The 160th anniversary of freedom for Florida's enslaved people brought hundreds of folks to Tallahassee's Emancipation Day celebration on Tuesday, May 20.
The day began with a memorial. Nearly three-dozen Black union soldiers are buried in the western quadrant of the Old City Cemetery. Their internments came at a time when even graveyards were racially segregated. Today, there are those who insist the sins and mistakes of the past are best forgotten. But Katelyn Palmer, an FSU student affiliated with the school's Civil Rights Institute, had a different take.
"One major thing that I think goes into that feeling of threat is guilt. No one wants to be considered a bad guy or an antagonist in anyone else's story."
Although she considered it impossible to avoid past errors if addressing them is also avoided. Following the graveyard memorial, Emancipation Day activities moved a few blocks east to the Knott House at the corner of Park Avenue and Calhoun Street. Hundreds of people gathered for the traditional reading of the Emancipation Proclamation by Brian Bibeau, once again decked out as Union General Edward McCook. Accompanied by members of the Second Infantry Colored Troops, Bibeau delivered President Lincoln's historic document on the very same spot as the real-life McCook, 160 years before.

The significance was not lost on Professor Ralph Noble.

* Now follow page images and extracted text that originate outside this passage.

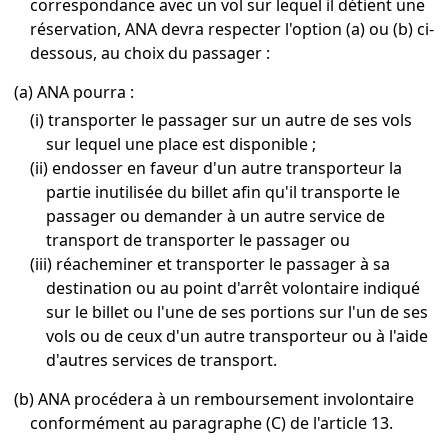
correspondance avec un vol sur lequel il détient une
réservation, ANA devra respecter l'option (a) ou (b) ci-
dessous, au choix du passager :
(a) ANA pourra :
(i) transporter le passager sur un autre de ses vols
sur lequel une place est disponible ;
(ii) endosser en faveur d'un autre transporteur la
partie inutilisée du billet afin qu'il transporte le
passager ou demander à un autre service de
transport de transporter le passager ou
(iii) réacheminer et transporter le passager à sa
destination ou au point d'arrêt volontaire indiqué
sur le billet ou l'une de ses portions sur l'un de ses
vols ou de ceux d'un autre transporteur ou à l'aide
d'autres services de transport.
(b) ANA procédera à un remboursement involontaire
conformément au paragraphe (C) de l'article 13.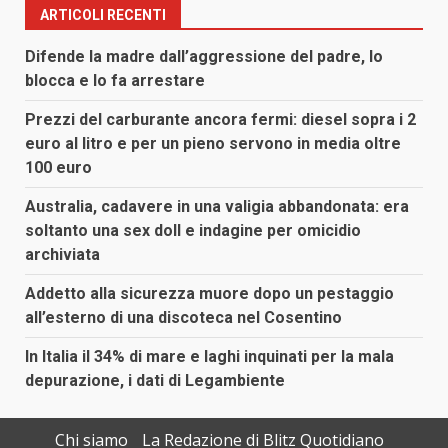
ARTICOLI RECENTI
Difende la madre dall’aggressione del padre, lo
blocca e lo fa arrestare
Prezzi del carburante ancora fermi: diesel sopra i 2
euro al litro e per un pieno servono in media oltre
100 euro
Australia, cadavere in una valigia abbandonata: era
soltanto una sex doll e indagine per omicidio
archiviata
Addetto alla sicurezza muore dopo un pestaggio
all’esterno di una discoteca nel Cosentino
In Italia il 34% di mare e laghi inquinati per la mala
depurazione, i dati di Legambiente
Chi siamo
La Redazione di Blitz Quotidiano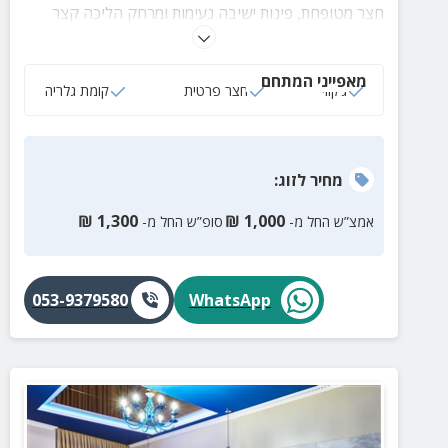
חצר מטופחת, פינות ישיבה נעימות ומרחק הליכה קצר
מחוף הבונים להעברת רגעים מלאים בהנאה וחוויות
מקסימות.
מאפייני המתחם
ג‘קוזי
חצר פרטית
קומת גלריה
מחיר
לזוג
:
₪
1,300
₪
1,000
אמצ”ש החל מ-
סופ”ש החל מ-
053-9379580
WhatsApp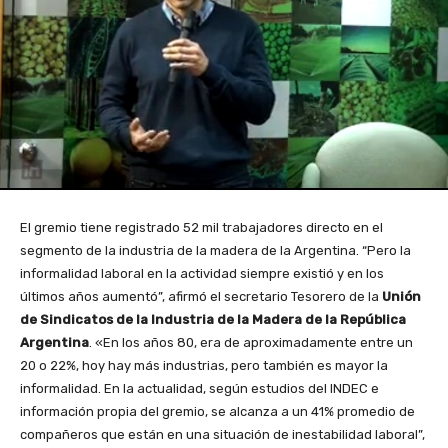
El gremio tiene registrado 52 mil trabajadores directo en el
segmento de la industria de la madera de la Argentina. “Pero la
informalidad laboral en la actividad siempre existió y en los
últimos años aumentó”, afirmó el secretario Tesorero de la
Unión
de Sindicatos de la Industria de la Madera de la República
Argentina
. «En los años 80, era de aproximadamente entre un
20 o 22%, hoy hay más industrias, pero también es mayor la
informalidad. En la actualidad, según estudios del INDEC e
información propia del gremio, se alcanza a un 41% promedio de
compañeros que están en una situación de inestabilidad laboral”,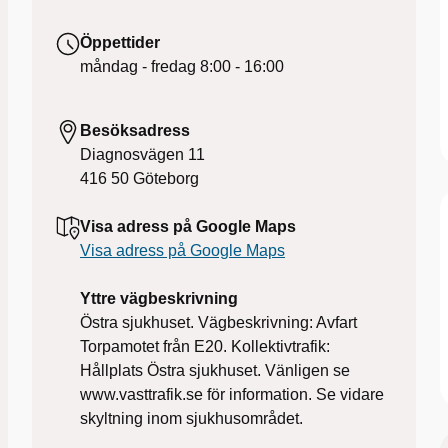
Öppettider
måndag - fredag
8:00 - 16:00
Besöksadress
Diagnosvägen 11
416 50
Göteborg
Visa adress på Google Maps
Visa adress på Google Maps
Yttre vägbeskrivning
Östra sjukhuset. Vägbeskrivning: Avfart
Torpamotet från E20. Kollektivtrafik:
Hållplats Östra sjukhuset. Vänligen se
www.vasttrafik.se för information. Se vidare
skyltning inom sjukhusområdet.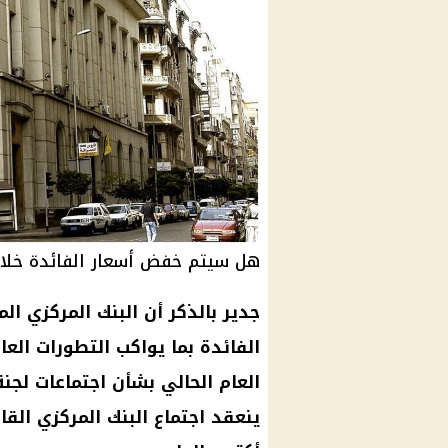
هل سيتم خفض أسعار الفائدة خلال 
جدير بالذكر أن البنك المركزي ا
الفائدة بما يواكب التطورات العا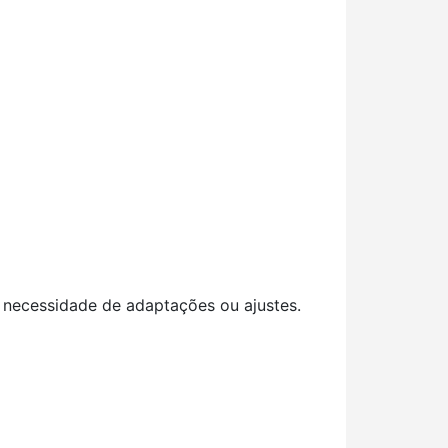
 necessidade de adaptações ou ajustes.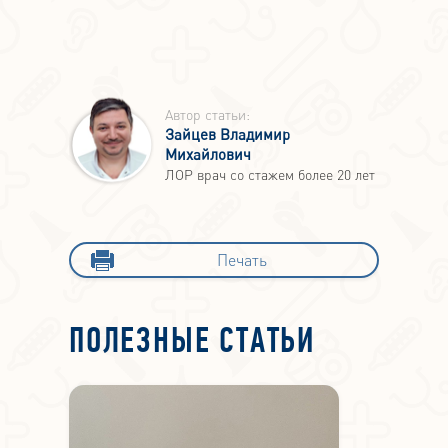
Автор статьи:
Зайцев Владимир
Михайлович
ЛОР врач со стажем более 20 лет
Печать
ПОЛЕЗНЫЕ СТАТЬИ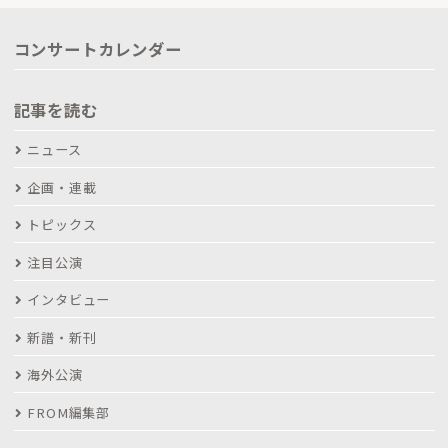
コンサートカレンダー
記事を読む
ニュース
企画・連載
トピックス
注目公演
インタビュー
新譜・新刊
海外公演
FROM編集部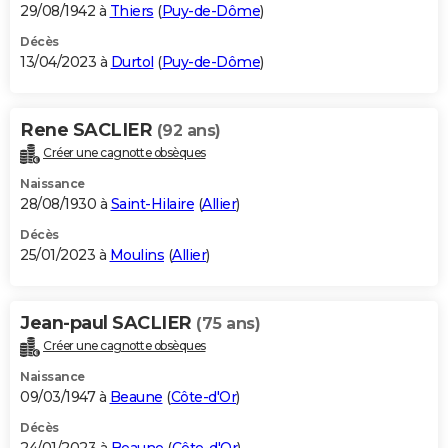
29/08/1942 à
Thiers
(
Puy-de-Dôme
)
Décès
13/04/2023 à
Durtol
(
Puy-de-Dôme
)
Rene SACLIER
(92 ans)
Créer une cagnotte obsèques
Naissance
28/08/1930 à
Saint-Hilaire
(
Allier
)
Décès
25/01/2023 à
Moulins
(
Allier
)
Jean-paul SACLIER
(75 ans)
Créer une cagnotte obsèques
Naissance
09/03/1947 à
Beaune
(
Côte-d'Or
)
Décès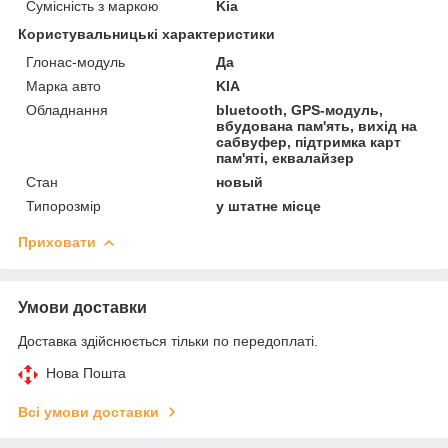
Сумісність з маркою
Kia
Користувальницькі характеристики
Глонас-модуль
Да
Марка авто
KIA
Обладнання
bluetooth, GPS-модуль,
вбудована пам'ять, вихід на
сабвуфер, підтримка карт
пам'яті, еквалайзер
Стан
новый
Типорозмір
у штатне місце
Приховати
Умови доставки
Доставка здійснюється тільки по передоплаті.
Нова Пошта
Всі умови доставки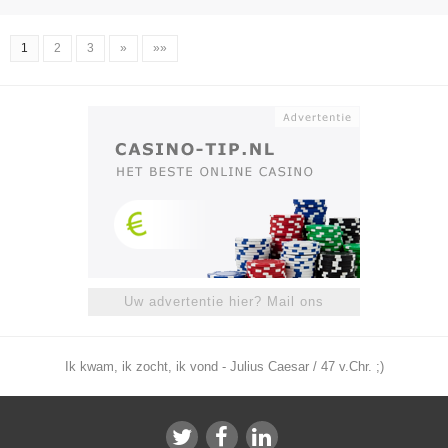
1
2
3
»
»»
Uw advertentie hier? Mail ons
Ik kwam, ik zocht, ik vond - Julius Caesar / 47 v.Chr. ;)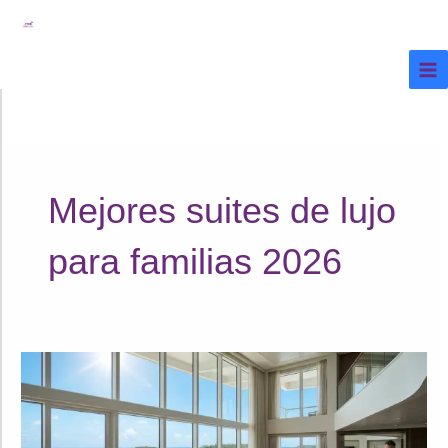
Ir
al
contenido
Mejores suites de lujo
para familias 2026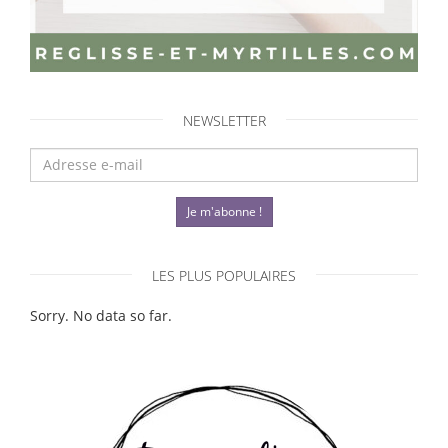
NEWSLETTER
Je m'abonne !
LES PLUS POPULAIRES
Sorry. No data so far.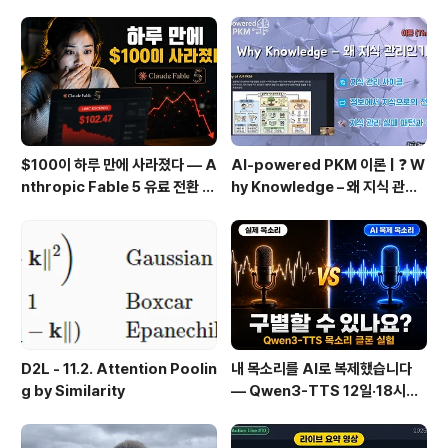
은 을 나와서 바깥쪽 iframe 까지 나오면 이제 OK 버튼을
보게 됩니다. 테스트를 작성하려면 이 과정을 거쳐야 합니
다. iframe..
$100이 하루 만에 사라졌다 — A
AI-powered PKM 이론 | ❓ W
nthropic Fable 5 유료 전환 사
hy Knowledge – 왜 지식 관리
용기
인가?, 🔄 지식 관리 사이클, 🔁 정
보에서 지식으로의 전환, 🛠️ 지식
관리 실패 패턴과 극복
D2L - 11.2. Attention Poolin
내 목소리를 AI로 복제했습니다
g by Similarity
— Qwen3-TTS 12일·18시간
실전 기록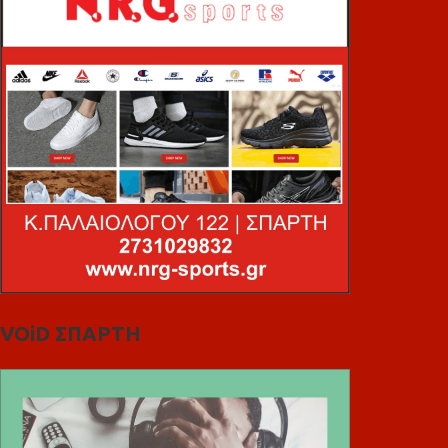
VOiD ΣΠΑΡΤΗ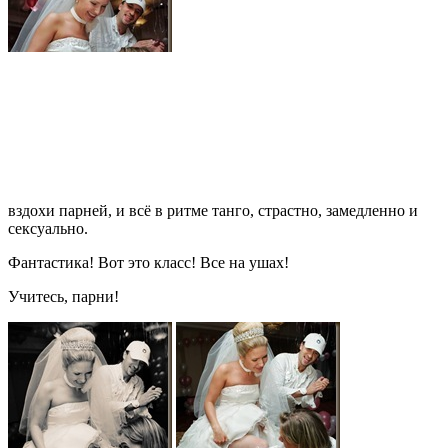
вздохи парней, и всё в ритме танго, страстно, замедленно и
сексуально.
Фантастика! Вот это класс! Все на ушах!
Учитесь, парни!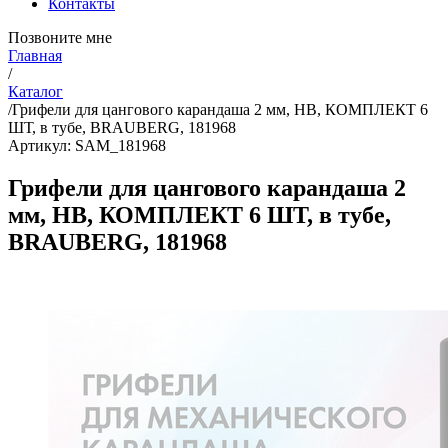
Контакты
Позвоните мне
Главная
/
Каталог
/
Грифели для цангового карандаша 2 мм, HB, КОМПЛЕКТ 6
ШТ, в тубе, BRAUBERG, 181968
Артикул: SAM_181968
Грифели для цангового карандаша 2
мм, HB, КОМПЛЕКТ 6 ШТ, в тубе,
BRAUBERG, 181968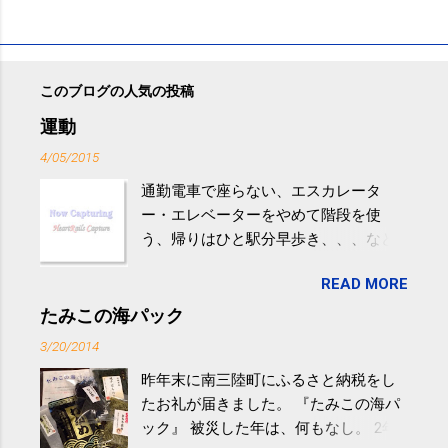
このブログの人気の投稿
運動
4/05/2015
通勤電車で座らない、エスカレータ
ー・エレベーターをやめて階段を使
う、帰りはひと駅分早歩き、、、など
生活の中にある運動を利用すれば続け
READ MORE
やすい。 スポーツウェア・シューズで
するものだけが運動ではない。 食べ
たみこの海パック
過ぎなどによる脂肪肝は、早歩き程度
3/20/2014
の少し強めの運動を毎日３０分以上続
昨年末に南三陸町にふるさと納税をし
けると改善する、との結果を筑波大の
たお礼が届きました。 『たみこの海パ
研究チームが発表した。改善が期待で
ック』 被災した年は、何もなし。 2年
きるのは、過度の飲酒が原因ではない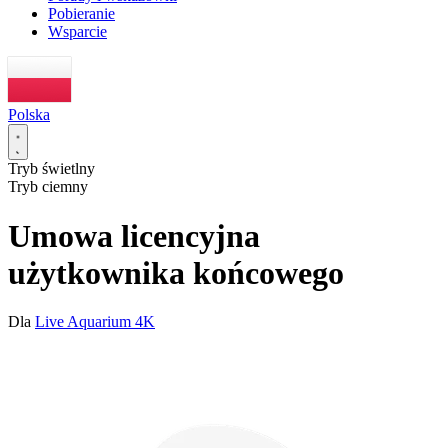
Pobieranie
Wsparcie
Polska
Tryb świetlny
Tryb ciemny
Umowa licencyjna
użytkownika końcowego
Dla
Live Aquarium 4K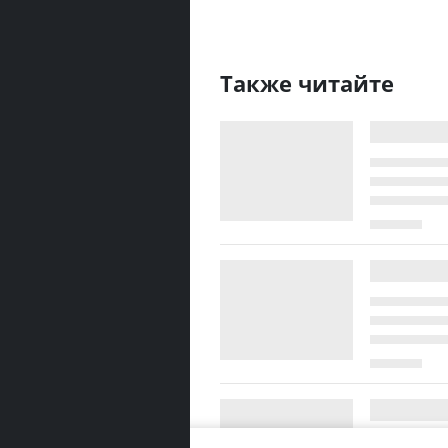
Также читайте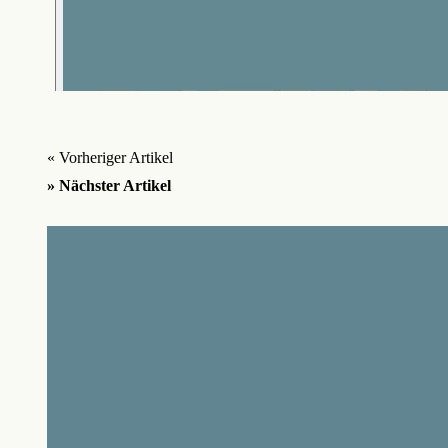
« Vorheriger Artikel
» Nächster Artikel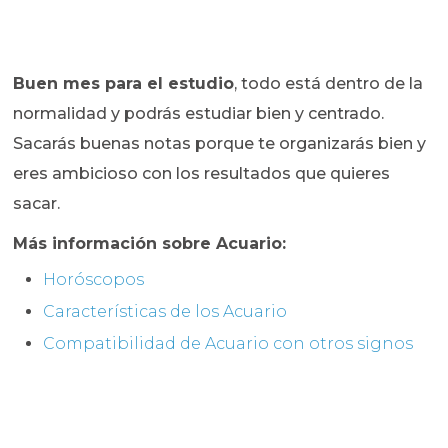
Buen mes para el estudio
, todo está dentro de la
normalidad y podrás estudiar bien y centrado.
Sacarás buenas notas porque te organizarás bien y
eres ambicioso con los resultados que quieres
sacar.
Más información sobre Acuario:
Horóscopos
Características de los Acuario
Compatibilidad de Acuario con otros signos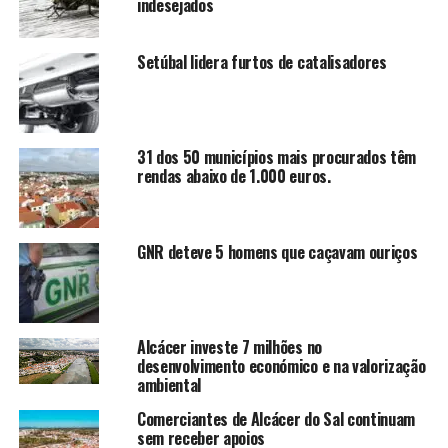
indesejados
Setúbal lidera furtos de catalisadores
31 dos 50 municípios mais procurados têm
rendas abaixo de 1.000 euros.
GNR deteve 5 homens que caçavam ouriços
Alcácer investe 7 milhões no
desenvolvimento económico e na valorização
ambiental
Comerciantes de Alcácer do Sal continuam
sem receber apoios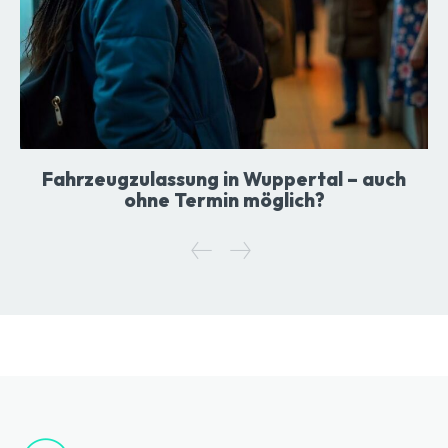
Fahrzeugzulassung in Wuppertal – auch
ohne Termin möglich?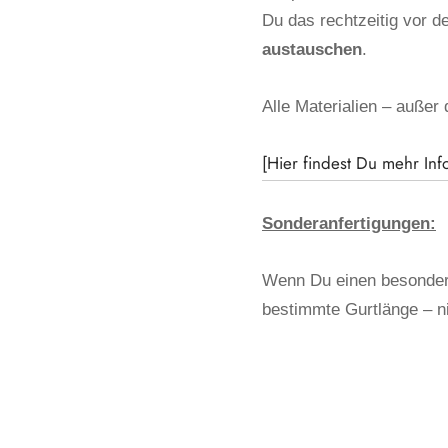
Du das rechtzeitig vor 
austauschen
.
Alle Materialien – außer 
[Hier findest Du mehr Inf
Sonderanfertigungen:
Wenn Du einen besondere
bestimmte Gurtlänge – n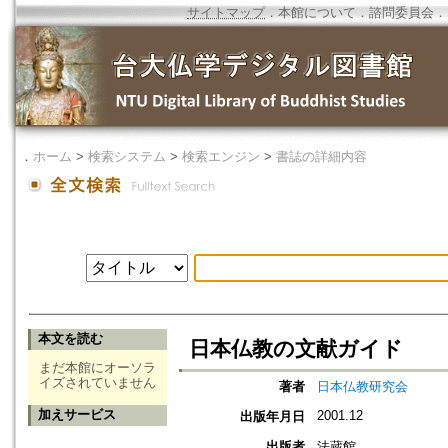
サイトマップ
．
本館について
．
諮問委員会
．
．
ホーム
>
検索システム
>
検索エンジン
>
書誌の詳細内容
本文を読む
日本仏教の文献ガイド
まだ本館にオーソラ
イズされていません
著者
日本仏教研究会
加えサービス
2001.12
出版年月日
出版者
法蔵館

He and around 50 students from South Carolina State University were in town for a workforce conference at sister HBCU, Florida A&M University. He thought the event's message was powerful.
"To understand things that happened in the past and knowing your history. Knowing why we hid it and some idea of difficult trends we've had in the past to make sure we don't tread the same pathways. And to look forward to new growth."
Jonathan Grandage is now the public engagement and historic sites development director for the Florida Department of State. He was greatly impressed by the large crowd at the Knott House event, noting that Professor Noble and his students weren't the only out-of-town visitors.
"It's not a local-only event. It's a statewide event and here, a region-wide event. And then we're learning from each other how those places continue it, in addition to the things we know from the national level. So for a historian or an anthropologist studying this today, it's history in the making!"
Florida Emancipation Day 2025. At the very spot where it actually happened, 160 years ago.